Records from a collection
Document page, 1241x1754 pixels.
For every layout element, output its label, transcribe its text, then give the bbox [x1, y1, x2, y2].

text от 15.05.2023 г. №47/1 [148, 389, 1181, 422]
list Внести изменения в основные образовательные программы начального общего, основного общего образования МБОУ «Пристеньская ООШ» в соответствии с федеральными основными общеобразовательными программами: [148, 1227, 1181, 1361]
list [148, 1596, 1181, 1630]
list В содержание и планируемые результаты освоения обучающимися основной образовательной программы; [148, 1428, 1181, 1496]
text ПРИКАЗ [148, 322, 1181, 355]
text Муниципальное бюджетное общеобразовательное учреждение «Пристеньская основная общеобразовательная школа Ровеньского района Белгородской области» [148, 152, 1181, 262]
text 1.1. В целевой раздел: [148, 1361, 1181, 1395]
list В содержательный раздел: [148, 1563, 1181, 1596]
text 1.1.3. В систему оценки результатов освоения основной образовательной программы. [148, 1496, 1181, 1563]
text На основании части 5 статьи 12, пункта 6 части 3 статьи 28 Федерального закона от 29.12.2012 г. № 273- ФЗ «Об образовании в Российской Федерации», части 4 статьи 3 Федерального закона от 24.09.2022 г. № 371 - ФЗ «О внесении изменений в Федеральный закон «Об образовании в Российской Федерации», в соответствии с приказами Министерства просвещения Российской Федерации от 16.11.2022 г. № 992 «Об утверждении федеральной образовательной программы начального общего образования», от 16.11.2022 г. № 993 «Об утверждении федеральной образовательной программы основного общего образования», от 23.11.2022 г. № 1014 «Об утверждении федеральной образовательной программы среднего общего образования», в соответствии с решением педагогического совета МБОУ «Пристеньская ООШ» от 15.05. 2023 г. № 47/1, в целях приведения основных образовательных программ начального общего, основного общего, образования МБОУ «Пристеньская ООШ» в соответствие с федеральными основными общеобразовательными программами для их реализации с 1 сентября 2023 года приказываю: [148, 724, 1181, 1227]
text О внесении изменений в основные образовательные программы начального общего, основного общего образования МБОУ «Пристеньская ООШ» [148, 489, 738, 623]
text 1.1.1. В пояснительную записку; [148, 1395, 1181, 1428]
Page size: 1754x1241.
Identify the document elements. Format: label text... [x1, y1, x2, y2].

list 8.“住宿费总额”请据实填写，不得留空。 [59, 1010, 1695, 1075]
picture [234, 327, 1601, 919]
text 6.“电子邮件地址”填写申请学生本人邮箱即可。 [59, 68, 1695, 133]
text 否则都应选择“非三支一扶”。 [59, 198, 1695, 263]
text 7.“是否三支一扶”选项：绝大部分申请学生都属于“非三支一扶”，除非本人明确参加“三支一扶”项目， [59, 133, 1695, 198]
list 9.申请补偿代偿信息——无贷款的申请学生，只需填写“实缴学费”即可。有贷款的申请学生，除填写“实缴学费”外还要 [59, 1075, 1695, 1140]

» EXERCISE DIRECTIONS: All the lines above must appear again in the answer, word for word.

» ANSWER SPACE:
Document page, 1241x1754 pixels.
For every layout element, output its label, transcribe its text, then give the bbox [x1, y1, x2, y2].

text от 15.05.2023 г. №47/1 [148, 389, 1181, 422]
list Внести изменения в основные образовательные программы начального общего, основного общего образования МБОУ «Пристеньская ООШ» в соответствии с федеральными основными общеобразовательными программами: [148, 1227, 1181, 1361]
list [148, 1596, 1181, 1630]
list В содержание и планируемые результаты освоения обучающимися основной образовательной программы; [148, 1428, 1181, 1496]
text ПРИКАЗ [148, 322, 1181, 355]
text Муниципальное бюджетное общеобразовательное учреждение «Пристеньская основная общеобразовательная школа Ровеньского района Белгородской области» [148, 152, 1181, 262]
text 1.1. В целевой раздел: [148, 1361, 1181, 1395]
list В содержательный раздел: [148, 1563, 1181, 1596]
text 1.1.3. В систему оценки результатов освоения основной образовательной программы. [148, 1496, 1181, 1563]
text На основании части 5 статьи 12, пункта 6 части 3 статьи 28 Федерального закона от 29.12.2012 г. № 273- ФЗ «Об образовании в Российской Федерации», части 4 статьи 3 Федерального закона от 24.09.2022 г. № 371 - ФЗ «О внесении изменений в Федеральный закон «Об образовании в Российской Федерации», в соответствии с приказами Министерства просвещения Российской Федерации от 16.11.2022 г. № 992 «Об утверждении федеральной образовательной программы начального общего образования», от 16.11.2022 г. № 993 «Об утверждении федеральной образовательной программы основного общего образования», от 23.11.2022 г. № 1014 «Об утверждении федеральной образовательной программы среднего общего образования», в соответствии с решением педагогического совета МБОУ «Пристеньская ООШ» от 15.05. 2023 г. № 47/1, в целях приведения основных образовательных программ начального общего, основного общего, образования МБОУ «Пристеньская ООШ» в соответствие с федеральными основными общеобразовательными программами для их реализации с 1 сентября 2023 года приказываю: [148, 724, 1181, 1227]
text О внесении изменений в основные образовательные программы начального общего, основного общего образования МБОУ «Пристеньская ООШ» [148, 489, 738, 623]
text 1.1.1. В пояснительную записку; [148, 1395, 1181, 1428]
Page size: 1754x1241.
Identify the document elements. Format: label text... [x1, y1, x2, y2].

list 8.“住宿费总额”请据实填写，不得留空。 [59, 1010, 1695, 1075]
picture [234, 327, 1601, 919]
text 6.“电子邮件地址”填写申请学生本人邮箱即可。 [59, 68, 1695, 133]
text 否则都应选择“非三支一扶”。 [59, 198, 1695, 263]
text 7.“是否三支一扶”选项：绝大部分申请学生都属于“非三支一扶”，除非本人明确参加“三支一扶”项目， [59, 133, 1695, 198]
list 9.申请补偿代偿信息——无贷款的申请学生，只需填写“实缴学费”即可。有贷款的申请学生，除填写“实缴学费”外还要 [59, 1075, 1695, 1140]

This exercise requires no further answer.